For each CV, I ran a genetic algorithm with a low population (I’ll fork out for a proper GPU rig one day, but in the meantime, N = 15 for my genetic algorithm is good enough). After a few evolutionary generations had passed without improved recognition accuracy, the algorithm would halt. This allowed me to find optimal hyperparameters for each filter and CV combination. Parameters would vary based on the CV being processed. Using these CV-optimal hyperparameters, I generated new images to feed into tesseract, and analysed the results.
What makes a good thresholding method for CVs?
‘Who’s the best odd-ball for your pub-quiz team?’ You know, the guy who won’t know the capital of Germany but will know the lead singer in a band called The The? This is what I think of when I consider how I might improve on state-of-the art OCR, while relying on a squad of image filters that tend to under-perform the default settings. First, let’s define what success looks like. A good odd-ball is someone or something that is good at the things few people are good at, and possibly bad at everything else. In the world of OCR, that means, we are not going to evaluate each thresholding method based on accuracy alone. We’re going to take those words that tesseract got wrong on the original PNGs, and see which thresholding methods get the largest proportion of those problem words right (I call this odd-ball accuracy). Later we can deal with the problem of determining when to trust the odd-ball over the consummate generalist. For now I just want to know who the best odd-balls are.

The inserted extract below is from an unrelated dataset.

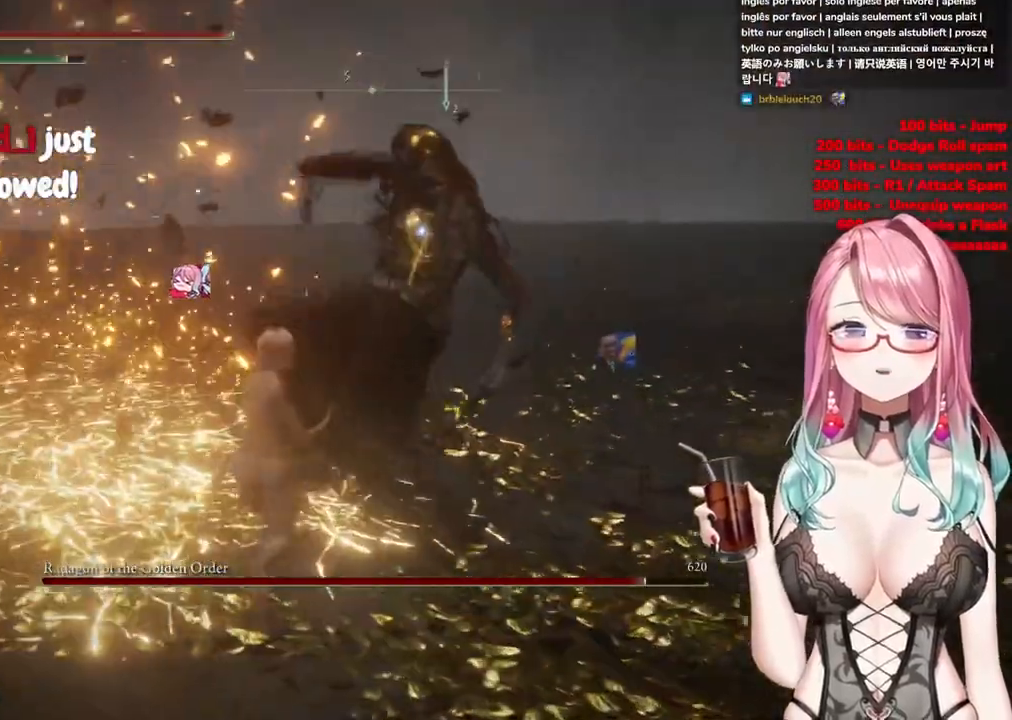
{"buttons": [], "left_stick": "up", "right_stick": "center", "events": [[234, "CIRCLE", "down"], [317, "CIRCLE", "up"]]}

So I did a little experiment. I say little, because it was only a small amount of code. However, without a GPU, this actually ran on my computer for days. In that time, I realised there were a few other data points I should have collected, but the experiment had already started. Without going into too many details (email me if you’re interested in those), here were some of the results I found:
d = read.csv("/tmp/data6.tsv", sep="\t")
ggplot(d, aes(x=as.factor(rank), fill=method, y=count)) +
geom_bar(stat="identity", position="dodge") +
xlab("Rank") + ylab("Count") +
scale_fill_brewer(name="Method", palette="Paired") + theme_bw()
For each CV, I ranked methods based on their odd-ball accuracy score as discussed. The parameters used with each method were those found by the genetic algorithm. I found that the local, Sauvola, and Niblack methods were the best odd-balls, as these were most often the best ranked methods across CVs. The -monochrome filter worked best occasionally (dark green bar above), but not as well as those aforementioned methods. All other methods were comparatively poor, with the triangle method being the worst odd-ball.
What I learned from this experiment is that a combination of the original PNG, and variant images generated with the local, Sauvola, and Niblack methods, is likely to yield the best results when fed into tesseract. This assumes that we can find a way to determine when to trust the odd-ball over the generalist.
Continuing with the pub quiz analogy, if two team mates are now chosen: original PNG (the generalist), and the Niblack thresholding method (first odd-ball), the next question is, who will be the third team mate? The earlier definition of success can be amended based on the combined performance of the generalist and first odd-ball. This would produce a set of words that are a subset of the earlier discussed problem words. Call these very troublesome words. The next odd-ball can be evaluated on its ability to correctly identify these very troublesome words. Repeat this until the team is filled. This greedy approach to team selection is not guaranteed to produce the optimal team, but it is a simple heuristic that can be implemented without too much computational overhead.
The problem of how best to combine results from each method is something I’ll investigate next.